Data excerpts
○ ○ ○ ○ ○

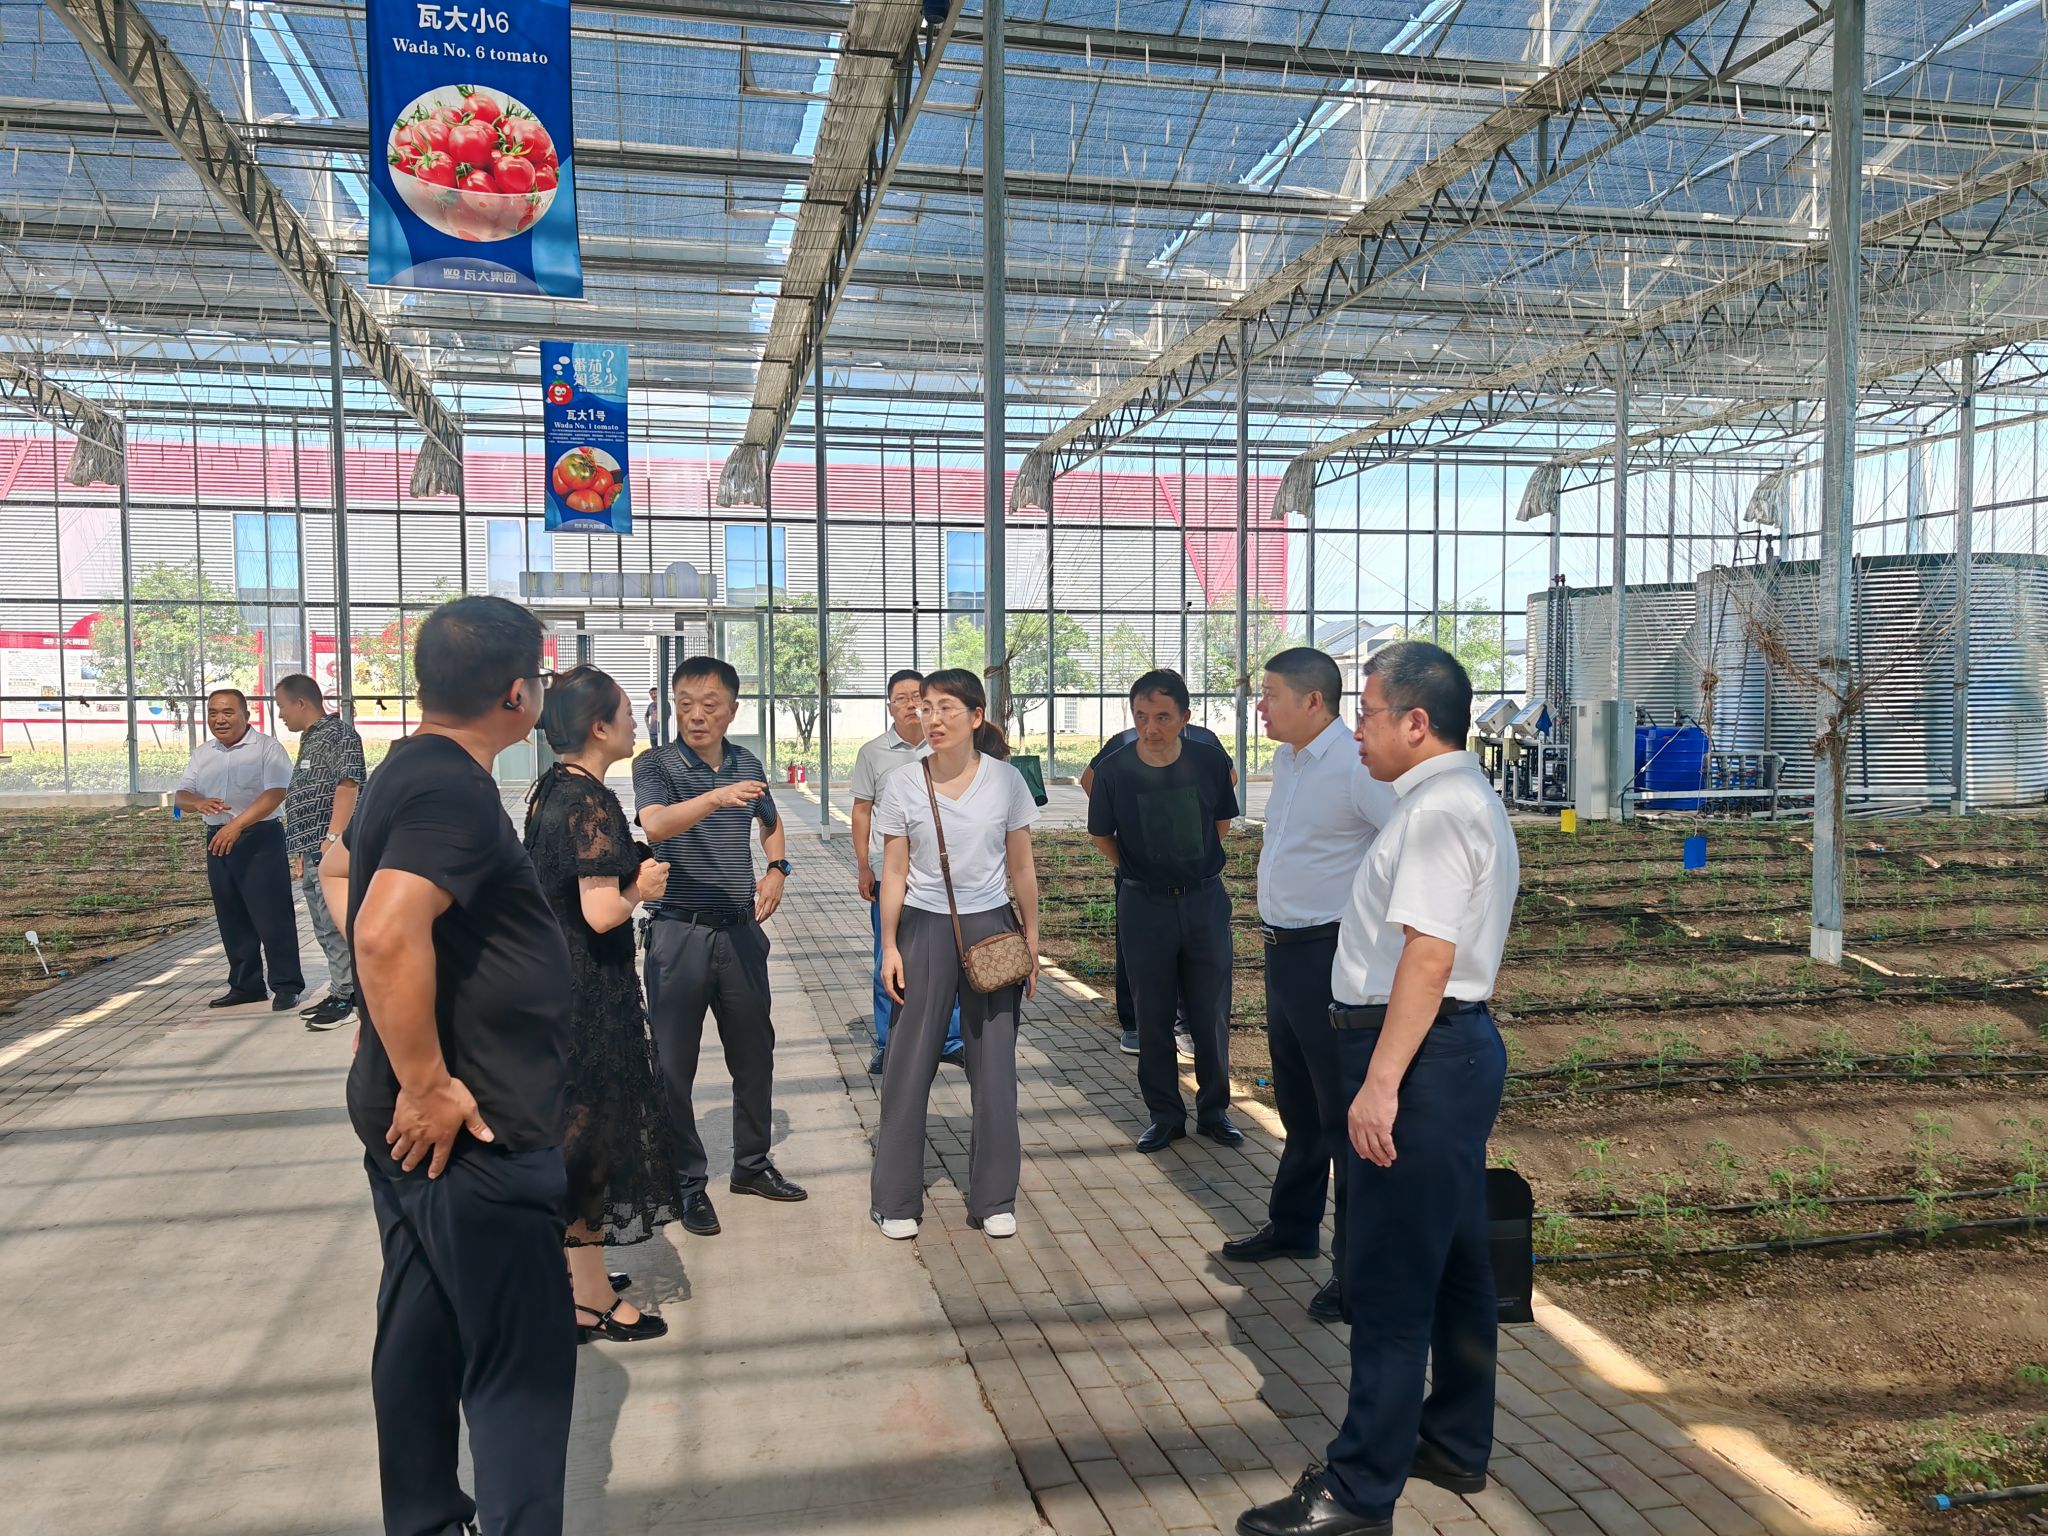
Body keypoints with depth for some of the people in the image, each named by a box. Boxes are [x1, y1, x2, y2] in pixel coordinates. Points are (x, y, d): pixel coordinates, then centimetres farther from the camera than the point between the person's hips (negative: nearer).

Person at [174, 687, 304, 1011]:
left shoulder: (267, 747, -7)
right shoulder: (203, 754, 14)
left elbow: (275, 794, -19)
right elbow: (180, 796, 11)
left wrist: (236, 825, -29)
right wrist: (198, 803, -14)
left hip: (261, 840, -7)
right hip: (218, 841, 7)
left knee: (272, 916, -7)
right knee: (232, 920, 11)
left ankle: (286, 986, -2)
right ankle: (246, 985, 20)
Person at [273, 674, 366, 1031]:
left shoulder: (338, 733, -9)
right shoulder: (311, 740, 21)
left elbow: (348, 784, -19)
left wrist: (333, 837, -25)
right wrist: (302, 851, 23)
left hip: (331, 851, -10)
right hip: (312, 854, 10)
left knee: (335, 926, -8)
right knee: (326, 928, 13)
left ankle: (345, 998, -3)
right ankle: (339, 992, 20)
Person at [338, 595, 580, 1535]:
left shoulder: (407, 772, 11)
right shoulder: (456, 792, -21)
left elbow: (343, 874, 28)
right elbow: (386, 935, -35)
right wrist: (426, 1084, -26)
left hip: (424, 1125, 10)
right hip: (471, 1128, -10)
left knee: (423, 1331, 20)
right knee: (522, 1361, -2)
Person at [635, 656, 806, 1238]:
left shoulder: (747, 764, 7)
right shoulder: (655, 764, -8)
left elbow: (771, 825, 25)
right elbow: (655, 824, -30)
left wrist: (775, 871, 6)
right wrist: (716, 797, -46)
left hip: (740, 928, 5)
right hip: (678, 932, -4)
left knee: (754, 1053, 14)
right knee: (675, 1063, 3)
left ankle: (751, 1164, 32)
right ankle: (687, 1181, 19)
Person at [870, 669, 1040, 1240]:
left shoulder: (1006, 780, -2)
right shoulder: (903, 785, -3)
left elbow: (1021, 868, 4)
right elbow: (894, 872, 1)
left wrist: (1031, 942, 5)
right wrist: (890, 947, -2)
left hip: (992, 928, 1)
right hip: (925, 930, 0)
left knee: (995, 1064, 5)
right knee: (909, 1063, 3)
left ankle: (994, 1199, 19)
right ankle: (897, 1201, 17)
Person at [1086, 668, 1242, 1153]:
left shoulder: (1211, 762, -7)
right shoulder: (1115, 771, -11)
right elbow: (1100, 834, 6)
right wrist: (1136, 869, 9)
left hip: (1205, 899, 1)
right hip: (1144, 904, -1)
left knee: (1211, 1013, 8)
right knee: (1153, 1016, 8)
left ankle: (1215, 1109, 25)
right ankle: (1165, 1115, 22)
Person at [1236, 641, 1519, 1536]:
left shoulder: (1440, 808, -17)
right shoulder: (1464, 799, 17)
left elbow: (1429, 956, -25)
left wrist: (1381, 1082, -26)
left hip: (1421, 1057, -11)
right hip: (1460, 1049, 11)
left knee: (1388, 1283, -4)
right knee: (1453, 1263, 20)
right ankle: (1455, 1446, 34)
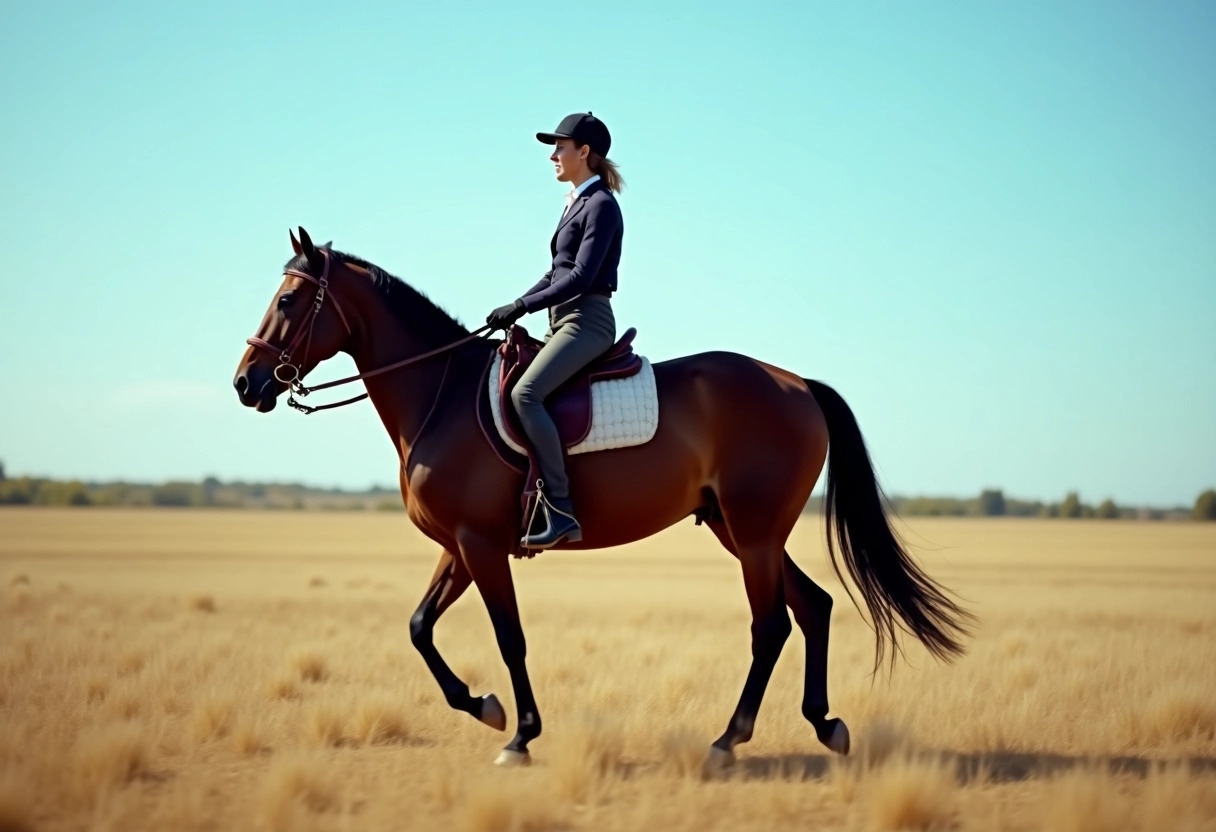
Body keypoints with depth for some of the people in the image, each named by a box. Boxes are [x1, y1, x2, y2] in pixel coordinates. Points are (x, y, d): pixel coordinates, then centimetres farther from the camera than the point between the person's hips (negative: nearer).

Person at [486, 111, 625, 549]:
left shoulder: (601, 205, -11)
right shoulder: (575, 203, 18)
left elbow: (581, 276, -20)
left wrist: (522, 306, -20)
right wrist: (516, 308, 10)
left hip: (587, 320, -11)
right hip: (563, 321, 11)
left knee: (525, 394, -27)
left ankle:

○ ○ ○ ○ ○

What you should do
For this exercise, output exactly the lines above from the line with "left elbow: (275, 794, -19)" to the line with "right ankle: (339, 992, 20)", counting both, and leave out the rest.

Exercise answer
left elbow: (275, 794, -19)
right elbow: (180, 796, 11)
left wrist: (236, 825, -29)
right wrist: (198, 803, -14)
left hip: (261, 840, -7)
right hip: (218, 841, 7)
left knee: (272, 916, -7)
right knee: (232, 920, 11)
left ankle: (286, 986, -2)
right ankle: (246, 985, 20)
Person at [273, 674, 366, 1031]:
left shoulder: (338, 733, -9)
right shoulder: (311, 740, 21)
left elbow: (348, 784, -19)
left wrist: (333, 837, -25)
right wrist: (302, 851, 23)
left hip: (331, 851, -10)
right hip: (312, 854, 10)
left knee: (335, 926, -8)
right knee: (326, 928, 13)
left ankle: (345, 998, -3)
right ankle: (339, 992, 20)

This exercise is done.